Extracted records
++++++++++
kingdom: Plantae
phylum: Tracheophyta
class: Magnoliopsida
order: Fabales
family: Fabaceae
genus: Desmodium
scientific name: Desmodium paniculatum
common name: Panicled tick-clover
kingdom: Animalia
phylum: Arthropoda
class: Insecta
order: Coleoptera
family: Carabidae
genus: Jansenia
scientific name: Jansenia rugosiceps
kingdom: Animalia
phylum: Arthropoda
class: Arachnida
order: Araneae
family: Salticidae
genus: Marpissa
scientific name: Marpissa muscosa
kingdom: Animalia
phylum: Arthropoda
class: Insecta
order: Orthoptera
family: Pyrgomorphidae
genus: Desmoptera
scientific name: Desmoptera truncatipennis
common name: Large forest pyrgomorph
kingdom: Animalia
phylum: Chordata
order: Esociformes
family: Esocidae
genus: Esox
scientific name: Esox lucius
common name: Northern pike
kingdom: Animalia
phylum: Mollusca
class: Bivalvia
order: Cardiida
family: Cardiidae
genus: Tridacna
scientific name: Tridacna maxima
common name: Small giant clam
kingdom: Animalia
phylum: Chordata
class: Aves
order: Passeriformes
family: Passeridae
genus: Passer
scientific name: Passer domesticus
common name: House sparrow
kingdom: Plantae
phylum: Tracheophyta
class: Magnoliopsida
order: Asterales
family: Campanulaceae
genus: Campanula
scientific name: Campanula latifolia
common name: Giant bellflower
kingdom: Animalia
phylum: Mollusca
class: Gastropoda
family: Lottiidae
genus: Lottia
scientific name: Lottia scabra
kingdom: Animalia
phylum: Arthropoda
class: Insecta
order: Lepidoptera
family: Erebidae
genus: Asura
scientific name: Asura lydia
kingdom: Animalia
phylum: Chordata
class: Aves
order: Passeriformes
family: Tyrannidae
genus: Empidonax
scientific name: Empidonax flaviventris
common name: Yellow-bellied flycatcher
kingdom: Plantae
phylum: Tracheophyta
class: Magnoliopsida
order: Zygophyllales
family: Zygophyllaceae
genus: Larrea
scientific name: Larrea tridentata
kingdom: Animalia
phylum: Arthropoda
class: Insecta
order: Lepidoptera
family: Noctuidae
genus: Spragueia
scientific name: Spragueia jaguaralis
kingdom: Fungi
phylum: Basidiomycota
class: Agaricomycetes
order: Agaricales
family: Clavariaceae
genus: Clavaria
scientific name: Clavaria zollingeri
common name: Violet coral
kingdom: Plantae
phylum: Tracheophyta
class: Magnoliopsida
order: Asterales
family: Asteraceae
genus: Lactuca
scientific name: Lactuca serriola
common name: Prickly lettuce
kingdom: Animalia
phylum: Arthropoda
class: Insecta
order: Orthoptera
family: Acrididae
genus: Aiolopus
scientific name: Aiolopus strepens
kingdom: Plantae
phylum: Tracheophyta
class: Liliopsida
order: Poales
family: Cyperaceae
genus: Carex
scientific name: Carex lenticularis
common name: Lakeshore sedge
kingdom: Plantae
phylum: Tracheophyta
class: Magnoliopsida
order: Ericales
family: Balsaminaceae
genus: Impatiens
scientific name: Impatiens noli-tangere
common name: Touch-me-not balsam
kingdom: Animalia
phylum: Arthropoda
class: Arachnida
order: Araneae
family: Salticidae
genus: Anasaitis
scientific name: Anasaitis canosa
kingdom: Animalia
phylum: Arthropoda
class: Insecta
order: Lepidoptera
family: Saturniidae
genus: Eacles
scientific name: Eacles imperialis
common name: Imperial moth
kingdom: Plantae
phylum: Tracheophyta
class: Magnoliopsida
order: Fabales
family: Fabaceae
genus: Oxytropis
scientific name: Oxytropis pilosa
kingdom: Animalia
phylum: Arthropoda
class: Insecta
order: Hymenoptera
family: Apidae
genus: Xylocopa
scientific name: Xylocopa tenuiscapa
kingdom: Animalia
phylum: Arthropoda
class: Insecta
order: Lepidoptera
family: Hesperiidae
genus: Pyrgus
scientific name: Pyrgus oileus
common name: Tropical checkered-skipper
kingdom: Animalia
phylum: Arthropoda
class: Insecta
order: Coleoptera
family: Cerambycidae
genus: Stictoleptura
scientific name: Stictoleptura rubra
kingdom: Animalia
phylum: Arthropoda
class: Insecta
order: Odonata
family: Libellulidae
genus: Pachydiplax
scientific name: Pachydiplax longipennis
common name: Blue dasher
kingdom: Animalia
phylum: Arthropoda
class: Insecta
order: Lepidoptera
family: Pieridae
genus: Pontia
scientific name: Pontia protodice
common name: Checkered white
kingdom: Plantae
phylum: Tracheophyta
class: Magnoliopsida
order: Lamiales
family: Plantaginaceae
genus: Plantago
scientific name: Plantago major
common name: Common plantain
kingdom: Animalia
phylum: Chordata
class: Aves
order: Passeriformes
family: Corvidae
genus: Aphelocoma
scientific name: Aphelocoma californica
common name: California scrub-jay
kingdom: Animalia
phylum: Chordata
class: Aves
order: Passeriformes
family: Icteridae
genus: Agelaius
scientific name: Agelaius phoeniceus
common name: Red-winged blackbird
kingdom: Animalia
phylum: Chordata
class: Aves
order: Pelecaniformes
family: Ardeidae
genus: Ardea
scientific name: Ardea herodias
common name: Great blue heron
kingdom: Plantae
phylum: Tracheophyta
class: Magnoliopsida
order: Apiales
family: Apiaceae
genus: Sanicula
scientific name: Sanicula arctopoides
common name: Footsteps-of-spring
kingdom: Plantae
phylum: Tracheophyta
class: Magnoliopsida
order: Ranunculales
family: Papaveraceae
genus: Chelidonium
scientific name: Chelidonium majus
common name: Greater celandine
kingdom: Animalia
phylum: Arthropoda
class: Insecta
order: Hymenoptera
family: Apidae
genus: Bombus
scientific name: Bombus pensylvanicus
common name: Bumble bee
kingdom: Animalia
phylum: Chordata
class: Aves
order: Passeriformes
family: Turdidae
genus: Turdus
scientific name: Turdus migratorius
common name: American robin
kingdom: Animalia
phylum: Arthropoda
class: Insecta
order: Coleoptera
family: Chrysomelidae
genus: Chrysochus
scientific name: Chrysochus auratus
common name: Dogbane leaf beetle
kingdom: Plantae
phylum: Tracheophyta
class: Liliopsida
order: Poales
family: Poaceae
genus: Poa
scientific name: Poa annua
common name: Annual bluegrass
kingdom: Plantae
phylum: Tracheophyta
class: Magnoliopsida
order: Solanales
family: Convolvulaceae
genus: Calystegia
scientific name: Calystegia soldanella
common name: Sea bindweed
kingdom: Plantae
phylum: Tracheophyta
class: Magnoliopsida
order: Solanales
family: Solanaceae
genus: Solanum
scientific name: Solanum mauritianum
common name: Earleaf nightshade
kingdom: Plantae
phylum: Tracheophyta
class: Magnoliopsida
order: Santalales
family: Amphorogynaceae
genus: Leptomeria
++++++++++
DO THIS = Can you rewrite the lines above, from the one containing "common name: Imperial moth" through the one containing "scientific name: Pyrgus oileus", as a numbered list with any blank lines left out?

CORRECT RESPONSE =
1. common name: Imperial moth
2. kingdom: Plantae
3. phylum: Tracheophyta
4. class: Magnoliopsida
5. order: Fabales
6. family: Fabaceae
7. genus: Oxytropis
8. scientific name: Oxytropis pilosa
9. kingdom: Animalia
10. phylum: Arthropoda
11. class: Insecta
12. order: Hymenoptera
13. family: Apidae
14. genus: Xylocopa
15. scientific name: Xylocopa tenuiscapa
16. kingdom: Animalia
17. phylum: Arthropoda
18. class: Insecta
19. order: Lepidoptera
20. family: Hesperiidae
21. genus: Pyrgus
22. scientific name: Pyrgus oileus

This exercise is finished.